Given passage -
::::::::::

Recently in working with one of Crunchy Data’s customers, I came across a
situation where understanding the names and sequence numbers was important. In
working with several of my colleauges that commit to the Postgres project, I
collected notes on some of the details inside WAL. The goal today to look at the
LSN and naming convention for WAL to help users understand WAL files a little
better.
Log Sequence Number
Transactions in PostgreSQL create WAL records which are ultimately appended to
the WAL log (file). The position where the insert occurs is known as the Log
Sequence Number (LSN). The values of LSN (of type pg_lsn
) can be compared to
determine the amount of WAL generated between two different offsets (in bytes).
When using in this manner, it is important to know the calculation assumes the
full WAL segment was used (16MB) if multiple WAL logs are used. A similar
calculation to the one used here is often used to determine latency of a
replica.
The LSN is a 64-bit integer, representing a position in the write-ahead log
stream. This 64-bit integer is split into two segments (high 32 bits and low 32
bits). It is printed as two hexadecimal numbers separated by a slash
(XXXXXXXX/YYZZZZZZ). The ‘X’ represents the high 32-bits of the LSN and ‘Y’ is
the high 8 bits of the lower 32-bits section. The ‘Z’ represents the offset
position in the file. Each element is a hexadecimal number. The ‘X’ and ‘Y’
values are used in the second part of the WAL file on a default PostgreSQL
deployment.

::::::::::

Dataset rows:
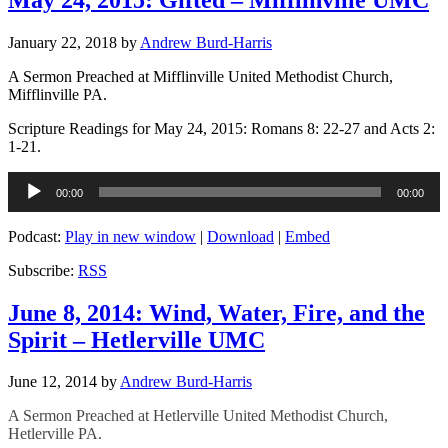
January 22, 2018
by
Andrew Burd-Harris
A Sermon Preached at Mifflinville United Methodist Church,
Mifflinville PA.
Scripture Readings for May 24, 2015: Romans 8: 22-27 and Acts 2:
1-21.
Audio
00:00
00:00
Player
Podcast:
Play in new window
|
Download
|
Embed
Subscribe:
RSS
June 8, 2014: Wind, Water, Fire, and the
Spirit – Hetlerville UMC
June 12, 2014
by
Andrew Burd-Harris
A Sermon Preached at Hetlerville United Methodist Church,
Hetlerville PA.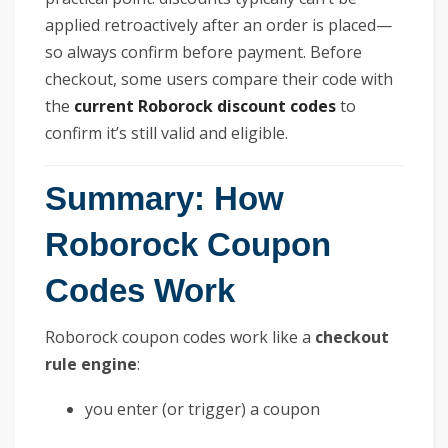
applied retroactively after an order is placed—
so always confirm before payment. Before
checkout, some users compare their code with
the
current Roborock discount codes
to
confirm it’s still valid and eligible.
Summary: How
Roborock Coupon
Codes Work
Roborock coupon codes work like a
checkout
rule engine
:
you enter (or trigger) a coupon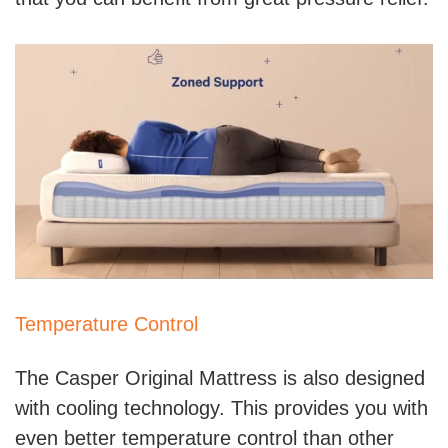
Temperature Control
The Casper Original Mattress is also designed
with cooling technology. This provides you with
even better temperature control than other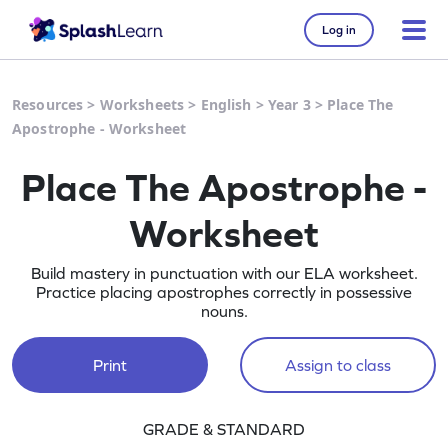
Log in
Resources
>
Worksheets
>
English
>
Year 3
>
Place The
Apostrophe - Worksheet
Place The Apostrophe -
Worksheet
Build mastery in punctuation with our ELA worksheet.
Practice placing apostrophes correctly in possessive
nouns.
Print
Assign to class
GRADE & STANDARD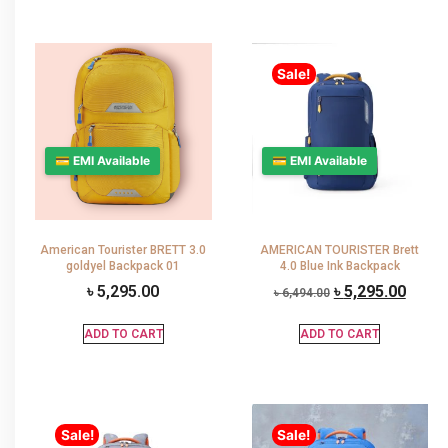
Sale!
💳 EMI Available
💳 EMI Available
American Tourister BRETT 3.0
AMERICAN TOURISTER Brett
goldyel Backpack 01
4.0 Blue Ink Backpack
৳
5,295.00
৳
5,295.00
৳
6,494.00
ADD TO CART
ADD TO CART
Sale!
Sale!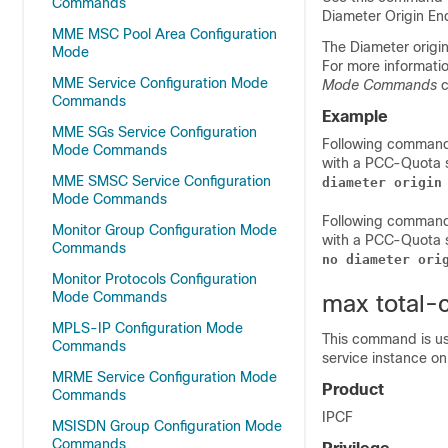
Commands
Diameter Origin En
MME MSC Pool Area Configuration
The Diameter origi
Mode
For more informatio
MME Service Configuration Mode
Mode Commands
c
Commands
Example
MME SGs Service Configuration
Following command
Mode Commands
with a PCC-Quota 
MME SMSC Service Configuration
diameter origin
Mode Commands
Following command
Monitor Group Configuration Mode
with a PCC-Quota s
Commands
no diameter ori
Monitor Protocols Configuration
Mode Commands
max total-
MPLS-IP Configuration Mode
This command is us
Commands
service instance on
MRME Service Configuration Mode
Product
Commands
IPCF
MSISDN Group Configuration Mode
Commands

::::::::::

Your task - Please continue the passage on PostgreSQL WAL file naming and log sequence numbers, picking up after its final sentence.

Response to the exercise -
WAL File
The WAL file name is in the format TTTTTTTTXXXXXXXXYYYYYYYY. Here ‘T’ is the
timeline, ‘X’ is the high 32-bits from the LSN, and ‘Y’ is the low 32-bits of
the LSN.
Start by looking at the current WAL LSN and insert LSN. The pg_current_wal_lsn
is the location of the last write. The pg_current_wal_insert_lsn
is the
logical location and reflects data in the buffer that has not been written to
disk. There is also a flush value that shows what has been written to durable
storage.
[postgres] # select pg_current_wal_lsn(), pg_current_wal_insert_lsn();
pg_current_wal_lsn | pg_current_wal_insert_lsn
--------------------+---------------------------
76/7D000000 | 76/7D000028
(1 row)
Although you can guess the name of the WAL file based on the above output, it is
best to use the pg_walfile_name
function.
[postgres] # select pg_walfile_name('76/7D000028');
pg_walfile_name
--------------------------
00000001000000760000007D
(1 row)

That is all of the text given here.